Doing it yourself — mostly

Like most outfitters and resort owners know, it pays to solve problems on your own as much as possible. But everyone has their limits.

After Bill and Cindy Hansen's daughter, Clare Shirley, and her husband, Dan Shirley, took over the business this year, the younger couple inherited the maintenance work.

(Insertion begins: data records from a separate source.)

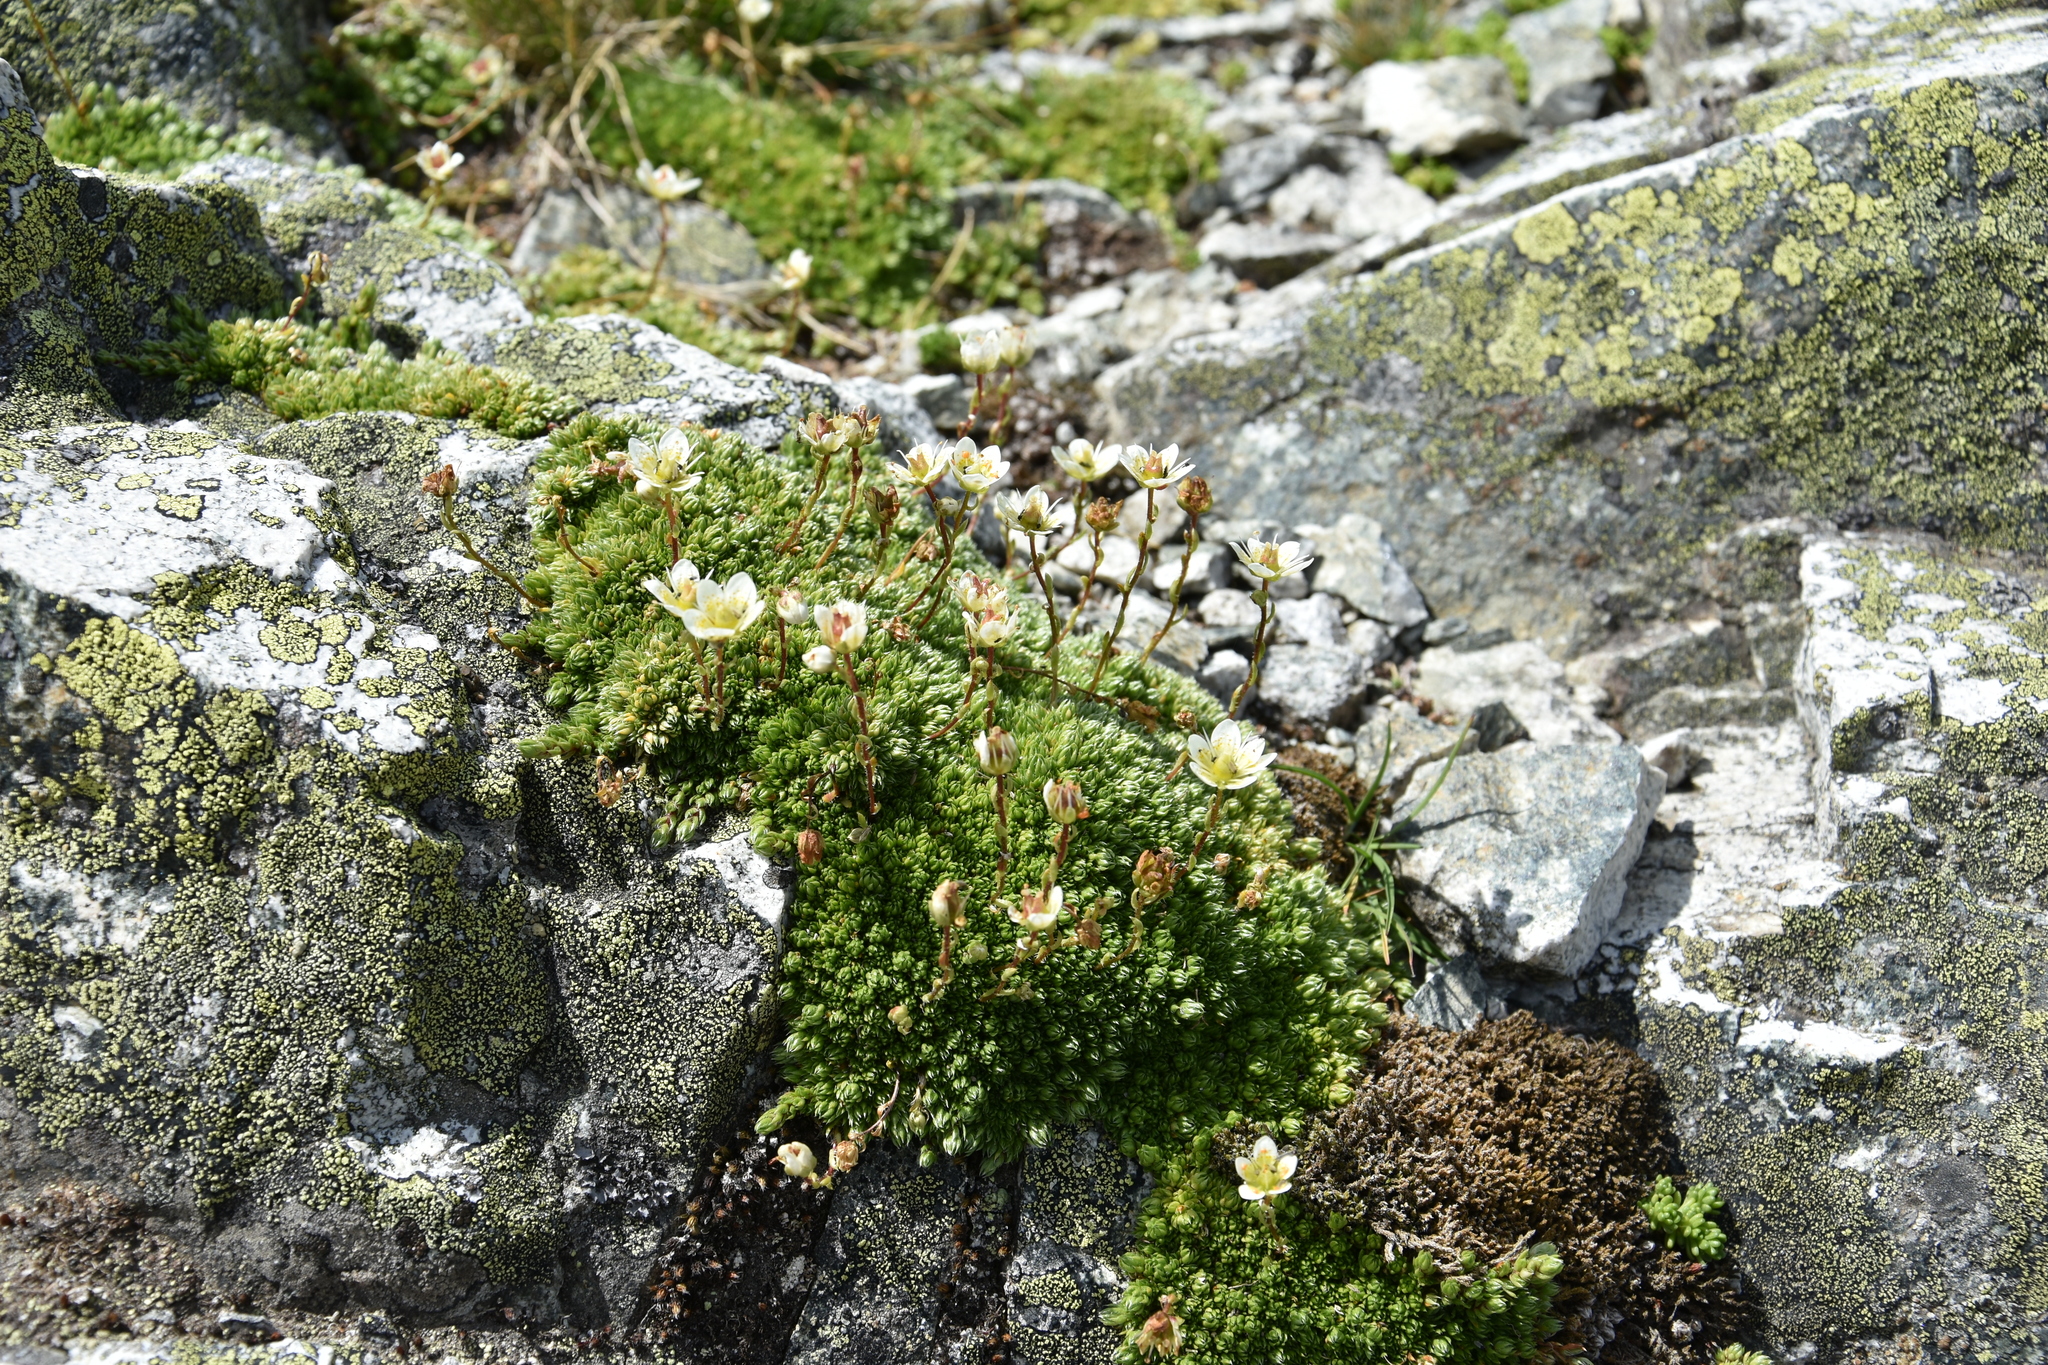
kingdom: Plantae
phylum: Tracheophyta
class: Magnoliopsida
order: Saxifragales
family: Saxifragaceae
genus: Saxifraga
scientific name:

Earlier this summer, Dan called Bill Hansen, now living in Grand Marais, with an issue to troubleshoot.

"'It seems like the septic might be backing up,'" Bill Hansen said Dan told him. "So, I was talking Dan through it. I said, 'Is the septic tank full to the top?' He said, 'Yep.' I said, 'There's a filter in that tank and it's plugged. It's about two and a half feet down. There's a hook on it. Probably the easiest thing to do is just reach in there and pull it up.'"

There was a brief pause in the conversation before Dan replied.

"He said, 'That's not going to happen,' " Hansen recalled.

Shirley switched the camp to an auxiliary septic system. A septic technician arrived from Grand Marais early the next morning.

Special delivery

Sawbill's remote setting played directly into the birth of Kit, Dan and Clare's first child, last year. The couple originally was scheduled to have Kit at a Duluth hospital, but plans changed quickly when Kit's delivery became imminent. Dan and Clare, living in a yurt at the time, raced down the Sawbill Trail, turned left and drove until they met an ambulance streaking down from Grand Marais, a doctor on board.

"She examined Clare, turned to the ambulance driver and said, 'Drive as fast as you can,' " Bill said.

They made it to the hospital in Grand Marais, where Kit was soon born. The story made the Boston Globe, and NBC News was at Sawbill earlier this summer to do a feature on Kit's arrival.